Ash Wednesday, which is a Bank holiday here.  Isn't this just a brilliant country?  Seemed rude to my hosts to be working on a Bank holiday, and was determined to get up to the Blue Mountains whilst I was here, so this was the day!

Picked up at 7.30am. by our driver Cleave and his daughter Abigail, age 5.  Here's a picture of Abigail:

...and here's a picture Abigail took of me:

Have to say, "Ten green bottles" travels amazingly well!

The Blue Mountains are so called, apparently, because from a distance they look blue, although close up they don't.  Not sure I've done justice to the beauty of them in the following pictures:

Missing my SLR, I have to say, in terms of control and looking through the viewfinder, but jolly nice being able to put the camera into my pocket!

Of course, the Blue Mountains are famous for what is supposed to be the best coffee in the world.  This is what a coffee plant looks like in a pot:

and this is what they look like on the slopes:

I have a confession to make, though.  I very much like filter coffee, and the aroma of Blue Mountain coffee is just amazing.  However, in terms of taste, I'm equally happy with much cheaper coffees.  Feel that I'm missing out here, except that I'm sufficiently miserable to be of the view that there's little point in spending time and effort acquiring a taste for a more expensive commodity when a cheaper one will do just as well.

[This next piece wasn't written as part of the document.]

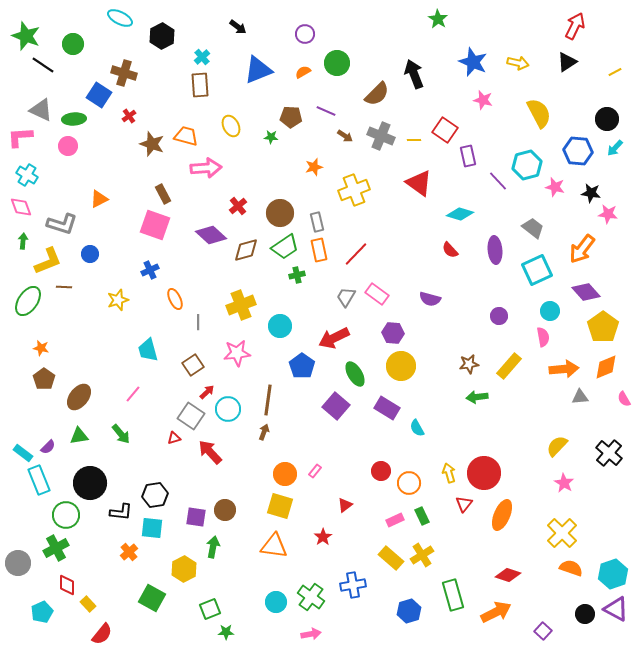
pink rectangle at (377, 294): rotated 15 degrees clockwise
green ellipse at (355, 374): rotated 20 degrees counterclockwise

What I haven't yet said (although you might have guessed from Abigail's picture of me) is that this was a bicycle tour.  Slightly disconcerted when I saw the bicycle allocated to me:

With one front brake, and the back brake activated by pedalling backwards.  The website of the company did make it clear that it was a downhill ride, and there was a distinct absence of statement along the lines of, "Only come if you run a minimum of three marathons a week".  All in all, it should have been obvious, I suppose, that the main exercise I got was in the fingers of my left hand applying the brake more or less permanently: free wheeling felt very daring, and pedalling just a few times in a couple of hours.  Once I acclimatised to what was happening, and that I wasn't going to get a whole lot of exercise, a very enjoyable way of experiencing the mountains.

Finished off with a swim in a waterfall:

Very strange effect, swimming into the waterfall and not getting anywhere.  A jolly nice finish to a great day out, thank you Cleave, Abigail and colleagues!

P.S.  just one more road sign today:

Cleave tells me that there's a sign, "Undertakers love overtakers" - if I see it I'll upload it.